Le performance delle province di Bologna, Ferrara e Modena sono leggermente meno virtuose rispetto ai risultati della regione Emilia Romagna: le imprese esportatrici nel comparto agroalimentare delle tre province rappresentano il 23,1% delle imprese della filiera contro il 25,3% a livello regionale. Il peso dell’export nella filiera (ovvero il rapporto tra l’Export e il Fatturato di Filiera) è del 11,7% nelle province di Bologna, Ferrara e Modena contro il 13,1% del totale Emilia-Romagna.

Le caratteristiche della filiera

All’interno della filiera agroalimentare, il cui fatturato mediano è pari a 815 mila euro, si nota una prevalente presenza di imprese di piccola dimensione: la classe di fatturato più rappresentata è quella delle aziende con meno di 500 mila di fatturato (20.566 unità). Analizzando le performance degli anelli, la trasformazione presenta il fatturato mediano più alto (1.512 mila euro) mentre quello dei servizi presenta il fatturato mediano più basso (439 mila euro).

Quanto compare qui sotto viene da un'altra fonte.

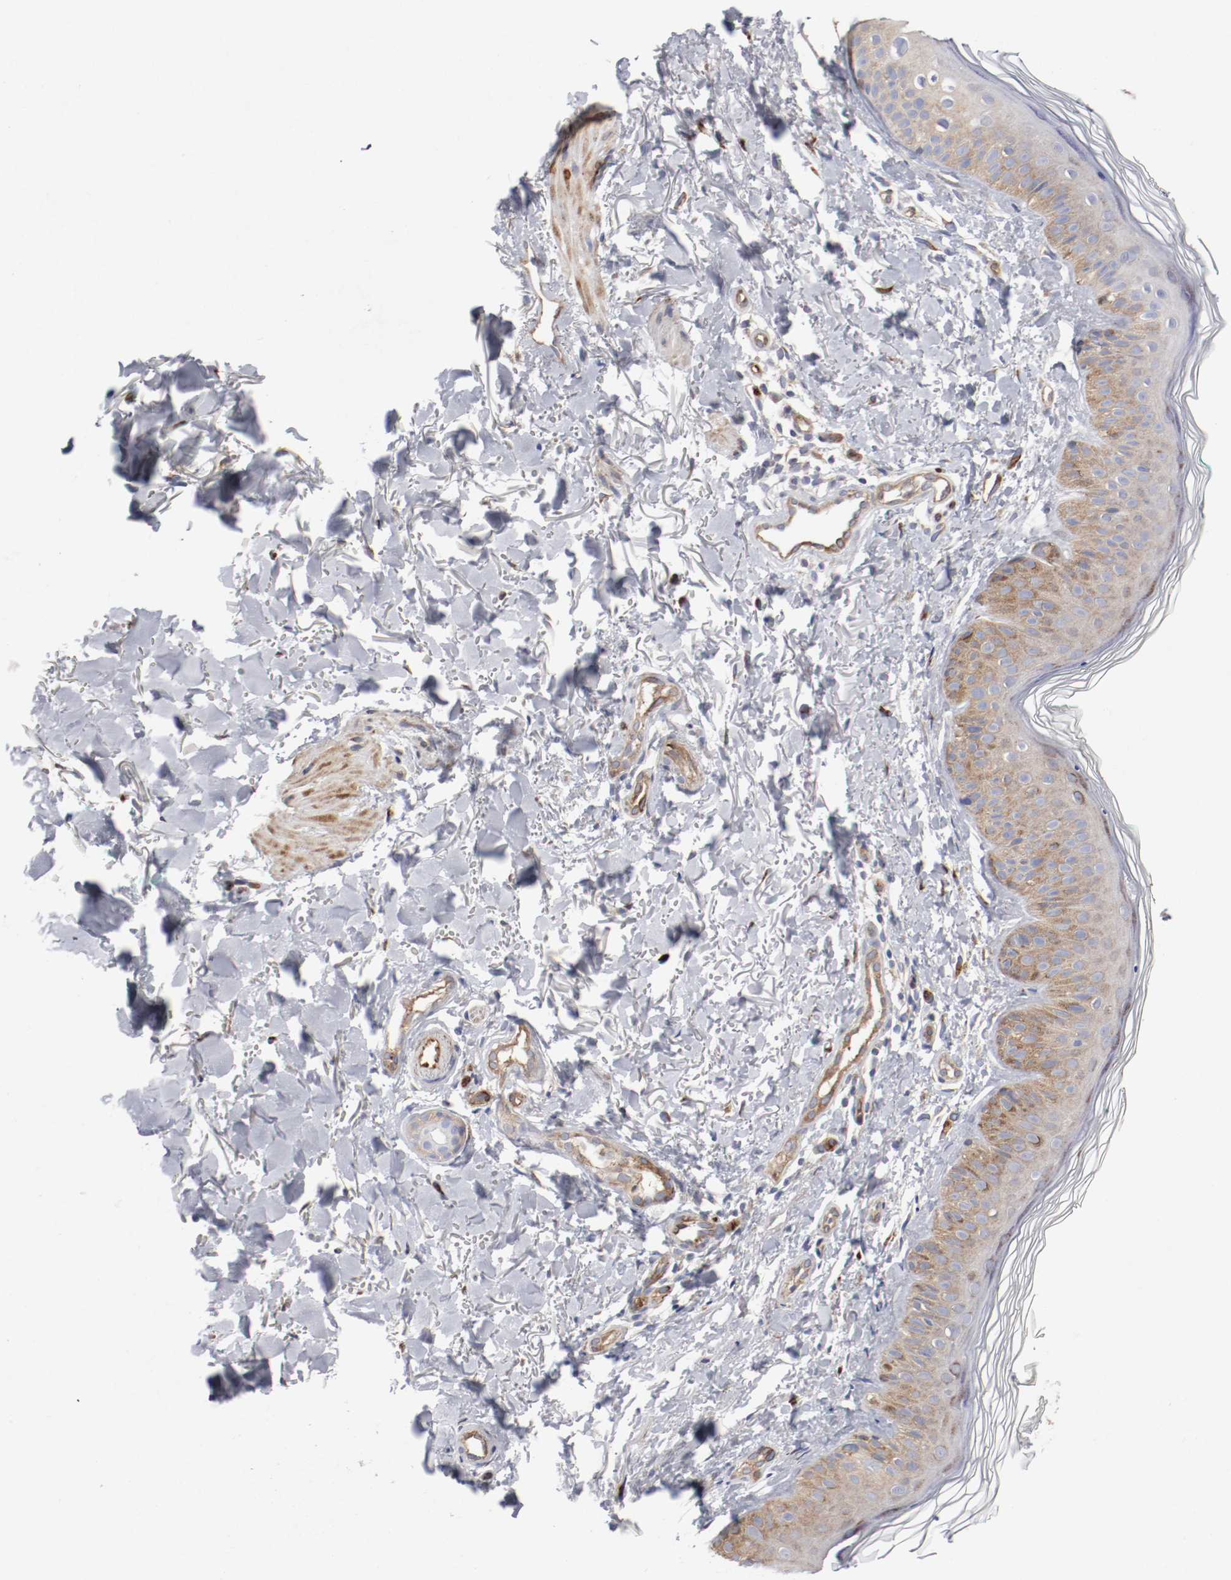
{"staining": {"intensity": "moderate", "quantity": ">75%", "location": "cytoplasmic/membranous"}, "tissue": "skin", "cell_type": "Fibroblasts", "image_type": "normal", "snomed": [{"axis": "morphology", "description": "Normal tissue, NOS"}, {"axis": "topography", "description": "Skin"}], "caption": "An image showing moderate cytoplasmic/membranous staining in about >75% of fibroblasts in benign skin, as visualized by brown immunohistochemical staining.", "gene": "GIT1", "patient": {"sex": "male", "age": 71}}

Rispetto al fatturato, i costi che incidono maggiormente in tutti gli anelli della filiera sono quelli che si riferiscono alle materie prime, che nelle province in esame superano il 40%. Inoltre, in Italia, l’anello distribuzione presenta i costi più alti per le materie prime superando il 70%. Per quanto riguarda il costo del lavoro, invece, si va poco oltre il 10% (13,95% nell’intera filiera), anche se il trend dell’incidenza del costo del lavoro è in crescita. Per i costi di gestione, invece, l’anello dei servizi è quello che in Italia presenta i costi più alti, mentre l’anello della distribuzione è quello con i costi più bassi per questa voce.

Nota Metodologica

Per tutte le informazioni presenti nel report, a meno di specifici cambiamenti evidenziati di volta in volta nelle tavole, il perimetro di analisi per la costruzione degli indicatori è costituito dalle aziende attive al 31.12.2016, che per l’anno 2016 abbiano presentato un bilancio con fatturato maggiore o uguale a 100 mila euro.

Per i trend, è stato utilizzato un campione «semi-aperto», ossia un’azienda è stata inserita nell’analisi se ha presentato almeno due bilanci con fatturato superiore a 100 mila euro in due anni consecutivi nel periodo 2012-2016.

Negli indicatori in cui compare il fatturato, sono stati utilizzati i dati del valore della produzione.